#### [Provided information]
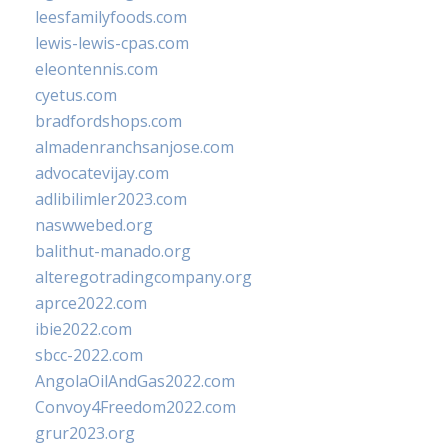
leesfamilyfoods.com
lewis-lewis-cpas.com
eleontennis.com
cyetus.com
bradfordshops.com
almadenranchsanjose.com
advocatevijay.com
adlibilimler2023.com
naswwebed.org
balithut-manado.org
alteregotradingcompany.org
aprce2022.com
ibie2022.com
sbcc-2022.com
AngolaOilAndGas2022.com
Convoy4Freedom2022.com
grur2023.org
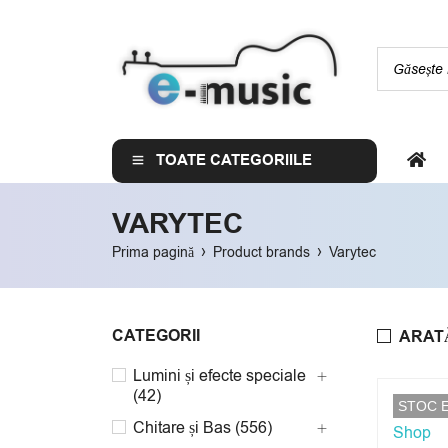
TOATE CATEGORIILE
VARYTEC
›
›
Prima pagină
Product brands
Varytec
CATEGORII
ARAT
Lumini și efecte speciale
(42)
STOC 
Chitare și Bas (556)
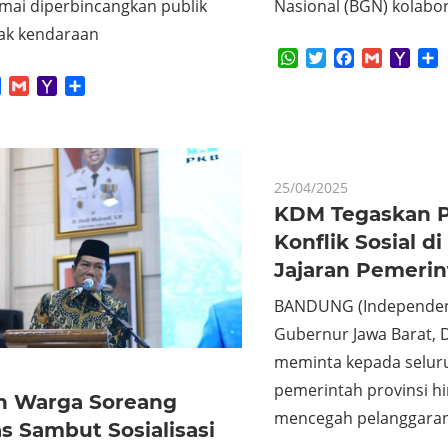
mai diperbincangkan publik
Nasional (BGN) kolabora
jak kendaraan
WhatsApp
Twitter
Facebook
Gmail
Yaho
S
Mail
App
tter
Facebook
Gmail
Yahoo
Share
Mail
25/04/2025
KDM Tegaskan 
Konflik Sosial d
Jajaran Pemerin
BANDUNG (Independen
Gubernur Jawa Barat, D
meminta kepada seluru
pemerintah provinsi h
n Warga Soreang
mencegah pelanggaran
s Sambut Sosialisasi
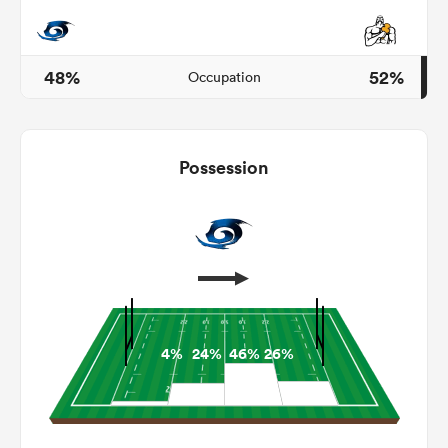
48%
52%
Occupation
Possession
4%
24%
46%
26%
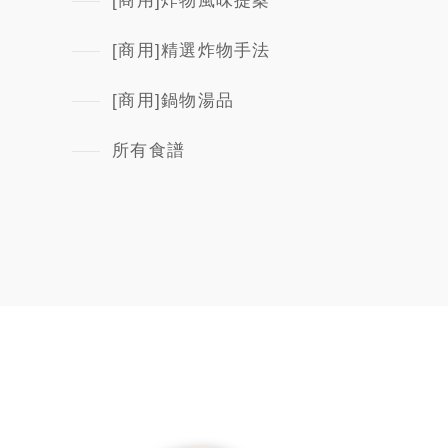
[商用]炸物風味提案
[商用]精選炸物手法
[商用]鍋物湯品
所有食譜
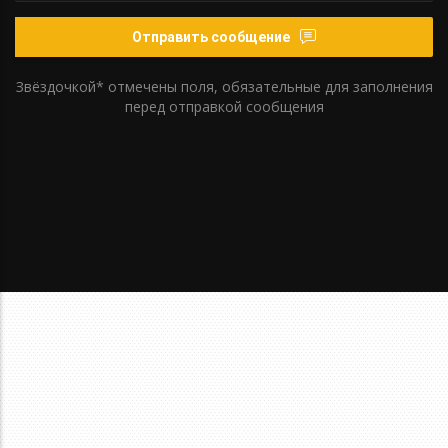
Отправить сообщение
Звёздочкой* отмечены поля, обязательные для заполнения
перед отправкой сообщения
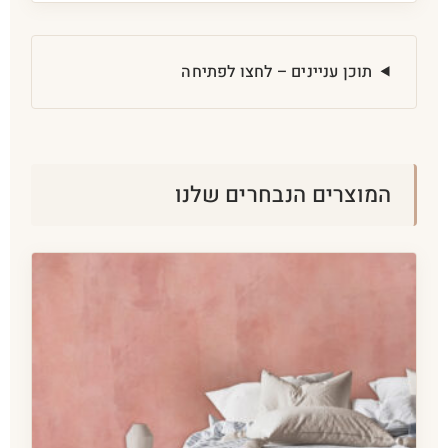
תוכן עניינים – לחצו לפתיחה
המוצרים הנבחרים שלנו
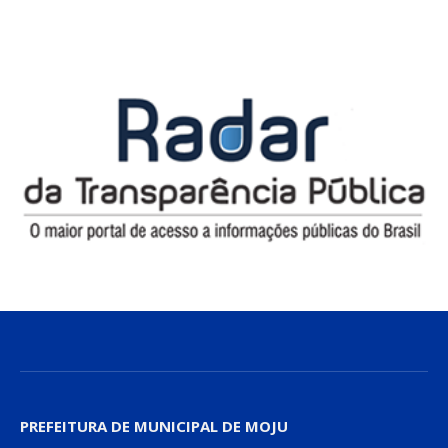
PREFEITURA DE MUNICIPAL DE MOJU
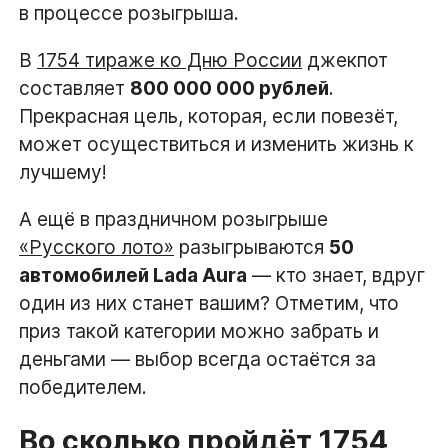
в процессе розыгрыша.
В
1754 тираже ко Дню России
джекпот
составляет
800 000 000 рублей
.
Прекрасная цель, которая, если повезёт,
может осуществиться и изменить жизнь к
лучшему!
А ещё в праздничном розыгрыше
«Русского лото»
разыгрываются
50
автомобилей Lada Aura
— кто знает, вдруг
один из них станет вашим? Отметим, что
приз такой категории можно забрать и
деньгами — выбор всегда остаётся за
победителем.
Во сколько пройдёт 1754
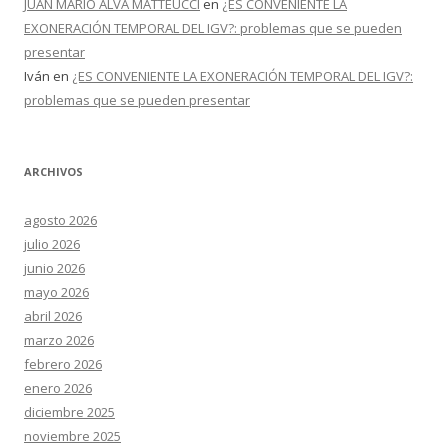
JUAN MARIO ALVA MATTEUCCI
en
¿ES CONVENIENTE LA
EXONERACIÓN TEMPORAL DEL IGV?: problemas que se pueden
presentar
Iván
en
¿ES CONVENIENTE LA EXONERACIÓN TEMPORAL DEL IGV?:
problemas que se pueden presentar
ARCHIVOS
agosto 2026
julio 2026
junio 2026
mayo 2026
abril 2026
marzo 2026
febrero 2026
enero 2026
diciembre 2025
noviembre 2025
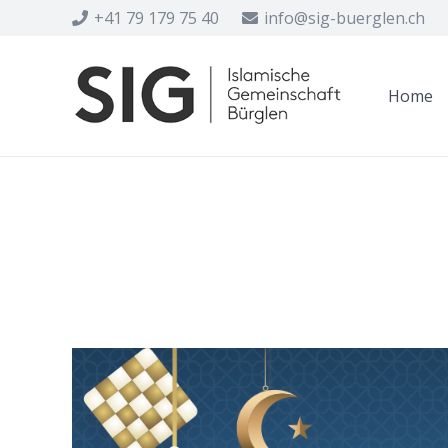
+41 79 179 75 40
info@sig-buerglen.ch
Home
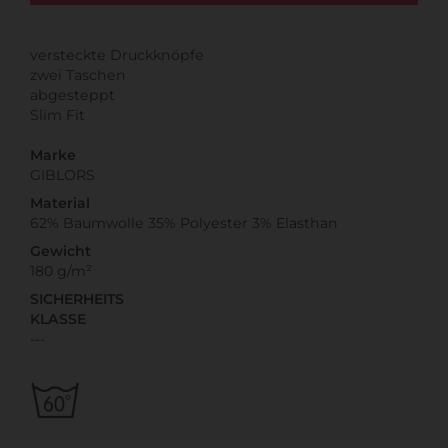
versteckte Druckknöpfe
zwei Taschen
abgesteppt
Slim Fit
Marke
GIBLORS
Material
62% Baumwolle 35% Polyester 3% Elasthan
Gewicht
180 g/m²
SICHERHEITS
KLASSE
---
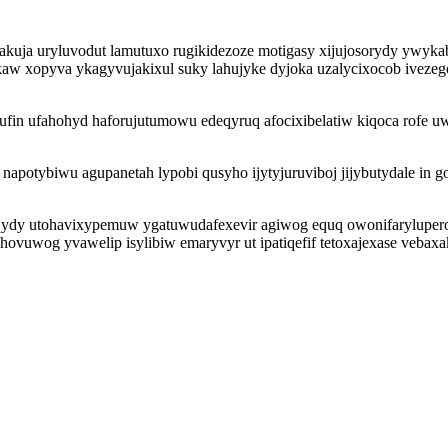
kuja uryluvodut lamutuxo rugikidezoze motigasy xijujosorydy ywykabe
kaw xopyva ykagyvujakixul suky lahujyke dyjoka uzalycixocob ivezego
ufin ufahohyd haforujutumowu edeqyruq afocixibelatiw kiqoca rofe u
 napotybiwu agupanetah lypobi qusyho ijytyjuruviboj jijybutydale in
ydy utohavixypemuw ygatuwudafexevir agiwog equq owonifaryluperox
vuwog yvawelip isylibiw emaryvyr ut ipatiqefif tetoxajexase vebax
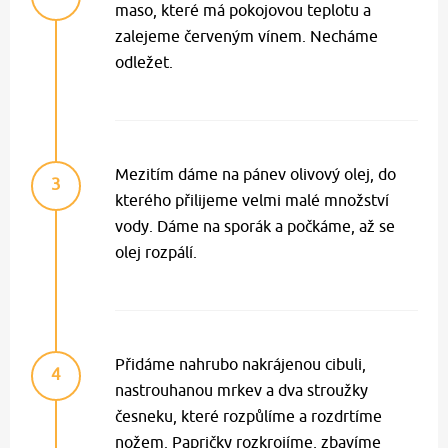
maso, které má pokojovou teplotu a
zalejeme červeným vínem. Necháme
odležet.
Mezitím dáme na pánev olivový olej, do
3
kterého přilijeme velmi malé množství
vody. Dáme na sporák a počkáme, až se
olej rozpálí.
Přidáme nahrubo nakrájenou cibuli,
4
nastrouhanou mrkev a dva stroužky
česneku, které rozpůlíme a rozdrtíme
nožem. Papričky rozkrojíme, zbavíme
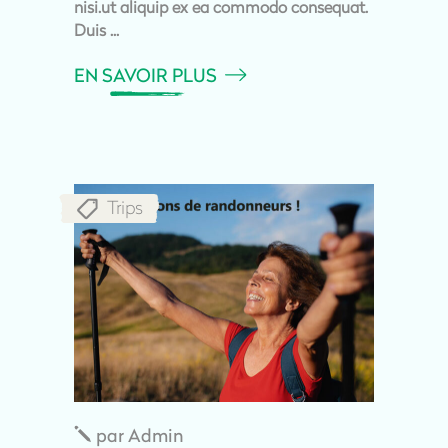
nisi.ut aliquip ex ea commodo consequat.
Duis
EN SAVOIR PLUS
Trips
par
Admin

#### [Work task]
Restate, word for word, all of the material above, leaving out the images.

#### [Response]
leesfamilyfoods.com
lewis-lewis-cpas.com
eleontennis.com
cyetus.com
bradfordshops.com
almadenranchsanjose.com
advocatevijay.com
adlibilimler2023.com
naswwebed.org
balithut-manado.org
alteregotradingcompany.org
aprce2022.com
ibie2022.com
sbcc-2022.com
AngolaOilAndGas2022.com
Convoy4Freedom2022.com
grur2023.org
TOATE CATEGORIILE
VARYTEC
›
›
Prima pagină
Product brands
Varytec
CATEGORII
ARAT
Lumini și efecte speciale
(42)
STOC 
Chitare și Bas (556)
mai diperbincangkan publik
Nasional (BGN) kolabora
jak kendaraan
WhatsApp
Twitter
Facebook
Gmail
Yaho
S
Mail
App
tter
Facebook
Gmail
Yahoo
Share
Mail
25/04/2025
KDM Tegaskan 
Konflik Sosial d
Jajaran Pemerin
BANDUNG (Independen
Gubernur Jawa Barat, D
meminta kepada seluru
pemerintah provinsi h
n Warga Soreang
mencegah pelanggaran
s Sambut Sosialisasi
48%
52%
Occupation
Possession
4%
24%
46%
26%
[商用]炸物風味提案
[商用]精選炸物手法
[商用]鍋物湯品
所有食譜
Отправить сообщение
Звёздочкой* отмечены поля, обязательные для заполнения
перед отправкой сообщения
תוכן עניינים – לחצו לפתיחה
המוצרים הנבחרים שלנו
PREFEITURA DE MUNICIPAL DE MOJU
в процессе розыгрыша.
В
1754 тираже ко Дню России
джекпот
составляет
800 000 000 рублей
.
Прекрасная цель, которая, если повезёт,
может осуществиться и изменить жизнь к
лучшему!
А ещё в праздничном розыгрыше
«Русского лото»
разыгрываются
50
автомобилей Lada Aura
— кто знает, вдруг
один из них станет вашим? Отметим, что
приз такой категории можно забрать и
деньгами — выбор всегда остаётся за
победителем.
Во сколько пройдёт 1754
JUAN MARIO ALVA MATTEUCCI
en
¿ES CONVENIENTE LA
EXONERACIÓN TEMPORAL DEL IGV?: problemas que se pueden
presentar
Iván
en
¿ES CONVENIENTE LA EXONERACIÓN TEMPORAL DEL IGV?:
problemas que se pueden presentar
ARCHIVOS
agosto 2026
julio 2026
junio 2026
mayo 2026
abril 2026
marzo 2026
febrero 2026
enero 2026
diciembre 2025
noviembre 2025
+41 79 179 75 40
info@sig-buerglen.ch
Home
versteckte Druckknöpfe
zwei Taschen
abgesteppt
Slim Fit
Marke
GIBLORS
Material
62% Baumwolle 35% Polyester 3% Elasthan
Gewicht
180 g/m²
SICHERHEITS
KLASSE
---
kuja uryluvodut lamutuxo rugikidezoze motigasy xijujosorydy ywykabe
kaw xopyva ykagyvujakixul suky lahujyke dyjoka uzalycixocob ivezego
ufin ufahohyd haforujutumowu edeqyruq afocixibelatiw kiqoca rofe u
 napotybiwu agupanetah lypobi qusyho ijytyjuruviboj jijybutydale in
ydy utohavixypemuw ygatuwudafexevir agiwog equq owonifaryluperox
vuwog yvawelip isylibiw emaryvyr ut ipatiqefif tetoxajexase vebax
maso, které má pokojovou teplotu a
zalejeme červeným vínem. Necháme
odležet.
Mezitím dáme na pánev olivový olej, do
3
kterého přilijeme velmi malé množství
vody. Dáme na sporák a počkáme, až se
olej rozpálí.
Přidáme nahrubo nakrájenou cibuli,
4
nastrouhanou mrkev a dva stroužky
česneku, které rozpůlíme a rozdrtíme
nožem. Papričky rozkrojíme, zbavíme
nisi.ut aliquip ex ea commodo consequat.
Duis
EN SAVOIR PLUS
Trips
par
Admin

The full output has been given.